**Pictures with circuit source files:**

= = =

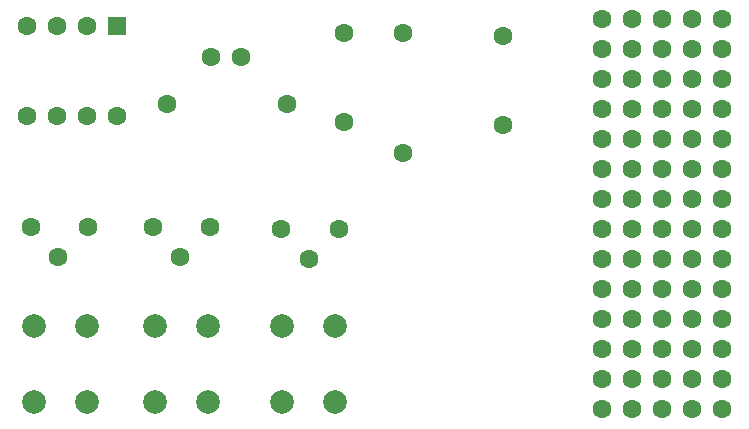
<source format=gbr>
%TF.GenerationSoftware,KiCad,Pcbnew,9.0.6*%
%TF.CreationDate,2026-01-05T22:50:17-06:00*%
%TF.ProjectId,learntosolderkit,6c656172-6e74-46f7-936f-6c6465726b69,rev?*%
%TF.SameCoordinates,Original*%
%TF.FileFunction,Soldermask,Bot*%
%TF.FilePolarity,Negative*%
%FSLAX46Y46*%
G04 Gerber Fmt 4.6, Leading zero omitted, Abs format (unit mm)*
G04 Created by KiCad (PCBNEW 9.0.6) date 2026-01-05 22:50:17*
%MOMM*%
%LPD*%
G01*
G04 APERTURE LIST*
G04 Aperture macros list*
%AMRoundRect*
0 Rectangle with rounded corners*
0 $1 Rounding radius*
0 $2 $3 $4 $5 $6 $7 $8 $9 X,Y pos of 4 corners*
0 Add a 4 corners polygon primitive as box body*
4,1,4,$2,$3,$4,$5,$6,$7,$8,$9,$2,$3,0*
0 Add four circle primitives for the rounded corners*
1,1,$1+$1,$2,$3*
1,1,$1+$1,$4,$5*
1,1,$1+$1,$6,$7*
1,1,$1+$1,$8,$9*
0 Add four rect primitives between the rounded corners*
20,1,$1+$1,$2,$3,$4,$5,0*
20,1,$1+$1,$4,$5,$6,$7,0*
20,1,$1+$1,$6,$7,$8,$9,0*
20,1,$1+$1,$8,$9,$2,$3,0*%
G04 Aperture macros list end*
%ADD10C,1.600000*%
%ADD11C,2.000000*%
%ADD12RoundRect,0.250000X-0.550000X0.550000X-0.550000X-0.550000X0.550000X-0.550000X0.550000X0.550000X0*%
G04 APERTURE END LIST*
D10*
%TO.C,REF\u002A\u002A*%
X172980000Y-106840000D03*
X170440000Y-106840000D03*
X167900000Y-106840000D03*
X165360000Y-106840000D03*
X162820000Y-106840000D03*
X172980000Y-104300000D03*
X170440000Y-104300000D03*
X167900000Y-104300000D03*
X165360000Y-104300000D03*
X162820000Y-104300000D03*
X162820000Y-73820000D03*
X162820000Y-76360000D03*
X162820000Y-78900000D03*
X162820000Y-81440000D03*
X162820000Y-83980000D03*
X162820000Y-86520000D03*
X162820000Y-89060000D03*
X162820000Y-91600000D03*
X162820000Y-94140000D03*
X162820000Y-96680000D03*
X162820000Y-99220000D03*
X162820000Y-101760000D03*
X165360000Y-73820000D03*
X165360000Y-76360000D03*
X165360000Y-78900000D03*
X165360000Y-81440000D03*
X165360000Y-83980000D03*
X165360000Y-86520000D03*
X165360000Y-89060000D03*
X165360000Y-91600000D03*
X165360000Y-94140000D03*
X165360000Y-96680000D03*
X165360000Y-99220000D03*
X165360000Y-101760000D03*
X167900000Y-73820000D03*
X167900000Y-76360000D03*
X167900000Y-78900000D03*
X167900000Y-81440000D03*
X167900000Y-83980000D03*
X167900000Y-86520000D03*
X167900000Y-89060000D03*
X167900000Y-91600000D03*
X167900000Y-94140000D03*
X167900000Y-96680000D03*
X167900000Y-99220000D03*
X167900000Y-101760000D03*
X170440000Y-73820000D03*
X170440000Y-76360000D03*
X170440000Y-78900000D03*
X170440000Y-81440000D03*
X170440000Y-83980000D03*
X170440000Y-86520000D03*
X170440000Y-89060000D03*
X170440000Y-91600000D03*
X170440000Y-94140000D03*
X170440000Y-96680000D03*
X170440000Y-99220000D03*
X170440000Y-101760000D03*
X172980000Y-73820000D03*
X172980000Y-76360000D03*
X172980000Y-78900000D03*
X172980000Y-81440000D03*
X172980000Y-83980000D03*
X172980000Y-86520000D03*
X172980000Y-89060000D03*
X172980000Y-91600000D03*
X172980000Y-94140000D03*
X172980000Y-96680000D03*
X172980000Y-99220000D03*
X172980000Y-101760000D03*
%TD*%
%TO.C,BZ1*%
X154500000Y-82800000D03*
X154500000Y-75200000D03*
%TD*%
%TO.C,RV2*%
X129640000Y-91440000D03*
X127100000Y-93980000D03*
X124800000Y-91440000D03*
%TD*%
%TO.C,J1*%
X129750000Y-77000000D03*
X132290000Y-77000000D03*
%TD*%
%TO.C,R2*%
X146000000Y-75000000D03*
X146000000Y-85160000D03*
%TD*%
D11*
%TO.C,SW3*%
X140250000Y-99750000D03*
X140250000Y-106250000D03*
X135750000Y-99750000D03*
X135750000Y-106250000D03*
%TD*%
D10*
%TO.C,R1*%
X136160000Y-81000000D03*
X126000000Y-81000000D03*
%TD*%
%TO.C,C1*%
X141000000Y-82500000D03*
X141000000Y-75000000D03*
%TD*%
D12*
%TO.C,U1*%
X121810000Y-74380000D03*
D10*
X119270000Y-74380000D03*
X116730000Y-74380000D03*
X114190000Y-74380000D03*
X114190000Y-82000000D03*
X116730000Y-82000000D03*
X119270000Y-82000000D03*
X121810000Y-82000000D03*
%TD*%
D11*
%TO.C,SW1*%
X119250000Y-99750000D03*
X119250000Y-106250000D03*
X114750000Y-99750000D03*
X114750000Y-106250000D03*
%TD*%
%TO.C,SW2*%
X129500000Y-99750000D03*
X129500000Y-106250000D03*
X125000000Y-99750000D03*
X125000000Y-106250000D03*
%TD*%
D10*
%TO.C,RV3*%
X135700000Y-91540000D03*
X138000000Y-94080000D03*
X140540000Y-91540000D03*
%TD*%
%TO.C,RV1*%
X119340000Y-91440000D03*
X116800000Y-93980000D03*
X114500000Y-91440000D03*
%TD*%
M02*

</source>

= = =

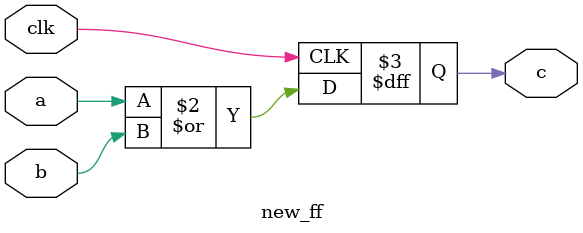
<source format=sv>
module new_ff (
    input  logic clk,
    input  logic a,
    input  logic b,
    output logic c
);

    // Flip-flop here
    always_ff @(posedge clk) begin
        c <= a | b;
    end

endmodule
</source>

= = =

**WHAT IS EXPECTED:**
Above are records; repeat only the lines starting at the line with "1,1,$1+$1,$4,$5*" and ending at the line with "X162820000Y-106840000D03*", exactly as they appear, both included.

**REPLY:**
1,1,$1+$1,$4,$5*
1,1,$1+$1,$6,$7*
1,1,$1+$1,$8,$9*
0 Add four rect primitives between the rounded corners*
20,1,$1+$1,$2,$3,$4,$5,0*
20,1,$1+$1,$4,$5,$6,$7,0*
20,1,$1+$1,$6,$7,$8,$9,0*
20,1,$1+$1,$8,$9,$2,$3,0*%
G04 Aperture macros list end*
%ADD10C,1.600000*%
%ADD11C,2.000000*%
%ADD12RoundRect,0.250000X-0.550000X0.550000X-0.550000X-0.550000X0.550000X-0.550000X0.550000X0.550000X0*%
G04 APERTURE END LIST*
D10*
%TO.C,REF\u002A\u002A*%
X172980000Y-106840000D03*
X170440000Y-106840000D03*
X167900000Y-106840000D03*
X165360000Y-106840000D03*
X162820000Y-106840000D03*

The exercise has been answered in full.